- TEXTE PROPOSÉ -
━━━━━━━━━━━━━━━━━━━━
>>Vers un test respiratoire pour détecter la tuberculose
Depuis 2013, quelque 217 Sud-Africains sur 500 patients-test dans le monde ont été mis sous traitement à la bédaquiline par le laboratoire américain Janssen et près de 3.000 devraient suivre cette année.
Alors que rien n'avait été inventé depuis 40 ans contre la tuberculose, ce médicament a reçu l'autorisation de l'Organisation mondiale de la Santé (OMS).
Un patient atteint de tuberculose multirésistante est traité à l'hôpital Tshepong le 12 mars à Klerksdorp, en Afrique du Sud. |
Tous les tests cliniques ne sont pas encore terminés et le nouveau médicament coûte par ailleurs très cher, ce qui explique sa diffusion encore restreinte. L'Afrique du Sud, à l'instar de la Russie, a cependant l'intention de passer sans attendre à la vitesse supérieure.
Dans la clinique de Médecins sans frontières (MSF) au cœur du grand township de Khayelitsha au Cap, le bouche à oreille fonctionne déjà. "Tout le monde a entendu que c'est ici qu'on peut avoir le meilleur traitement", dit le médecin britannique Jennifer Hughes.
Sous sa forme multirésistante, la tuberculose est "un problème de santé publique majeur" en Afrique du Sud, souligne Norbert Ndjeka, responsable de la lutte au ministère sud-africain de la Santé.
Il y a environ 12.000 cas par an. Beaucoup contractent la maladie après avoir abandonné prématurément le traitement conventionnel par manque d'argent ou pour n'avoir pas respecté les dosages prescrits. D'autres tombent tout simplement malades au contact d'une personne déjà contaminée par le germe dans sa forme multirésistante. Pour ces patients, aucun des deux traitements conventionnels les plus puissants, l'isoniazide et le rifampin, n'agit et la bédaquiline offre une alternative prometteuse.
Il existe aussi un autre traitement similaire nouveau, le delamanid, développé par le groupe pharmaceutique japonais Otsuka. "Nous l'introduirons plus tard, autour de juin-juillet. On ne peut pas tout introduire en même temps", précise M. Ndjeka.
Maladie des mines
De façon générale, la tuberculose - curable mais mortelle si elle n'est pas soignée - est endémique en Afrique du Sud, le pays du monde où l'on a le plus de chance de l'attraper (400.000 infections par an). Dans les mines sud-africaines, elle tue deux fois plus que les accidents du travail.
━━━━━━━━━━━━━━━━━━━━
- EXERCICES -
[a] D'après le texte sur la tuberculose, combien de cas de tuberculose multirésistante l'Afrique du Sud compte-t-elle environ chaque année ?
[b] Prolongez le texte sur la tuberculose au-delà de sa dernière phrase.
Les items recueillis n'ont aucun rapport avec le texte sur la tuberculose.

[Données recueillies]
━━━━━━━━━━━━━━━━━━━━
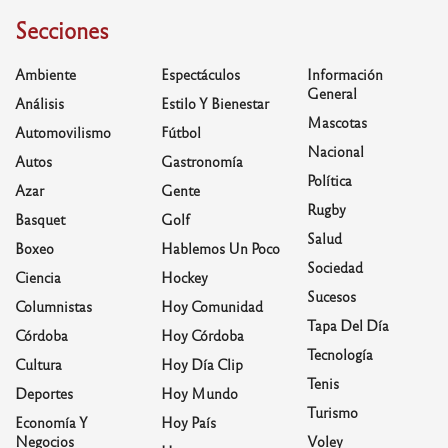
Secciones
Ambiente
Espectáculos
Información
General
Análisis
Estilo Y Bienestar
Mascotas
Automovilismo
Fútbol
Nacional
Autos
Gastronomía
Política
Azar
Gente
Rugby
Basquet
Golf
Salud
Boxeo
Hablemos Un Poco
Sociedad
Ciencia
Hockey
Sucesos
Columnistas
Hoy Comunidad
Tapa Del Día
Córdoba
Hoy Córdoba
Tecnología
Cultura
Hoy Día Clip
Tenis
Deportes
Hoy Mundo
Turismo
Economía Y
Hoy País
Negocios
Voley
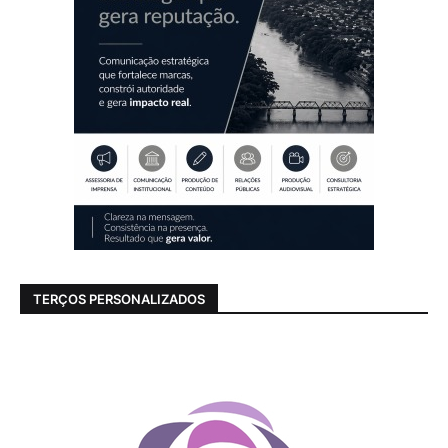
TERÇOS PERSONALIZADOS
━━━━━━━━━━━━━━━━━━━━
- CORRIGÉS -
[a] Environ 12.000 cas par an.

[b]
Maladie du mineur aux poumons abîmés par l'insalubrité du travail sous terre, la tuberculose est aussi favorisée par l'épidémie de sida qui affaiblit les défenses immunitaires. L'Afrique du Sud compte 6,4 millions de séropositifs, un record mondial en proportion de la population totale.
Comme les autres antituberculeux, la bédaquiline a des effets secondaires loin d'être anodins. Elle peut entraîner des complications cardiaques ou des problèmes de foie.
"Pour le moment, on ne sait pas grand chose du nouveau médicament", reconnaît Andrew Black, pneumologue à l'université de Witwatersrand à Johannesburg. "Nous ne saurons pas avant plusieurs années si nous avons gagné la bataille. Mais au moins, ce n'est pas comme avec le sida, nous ne sommes pas dans le déni", ajoute-t-il, en référence à l'attitude du gouvernement sud-africain face au sida.
Ce n'est en effet qu'en 2004, après maintes tergiversations, qu'un programme de distribution gratuite de médicaments antirétroviraux avait été lancé alors que l'épidémie faisait déjà des ravages.
MSF, qui gère plusieurs dispensaires décentralisés, insiste cependant pour aller de l'avant dans l'usage de cette nouvelle molécule. "La diffusion très lente de la bédaquiline est un scandale", a critiqué en décembre 2014 l'ONG, soulignant que son usage est "crucial" en Afrique du Sud comme dans d'autres pays.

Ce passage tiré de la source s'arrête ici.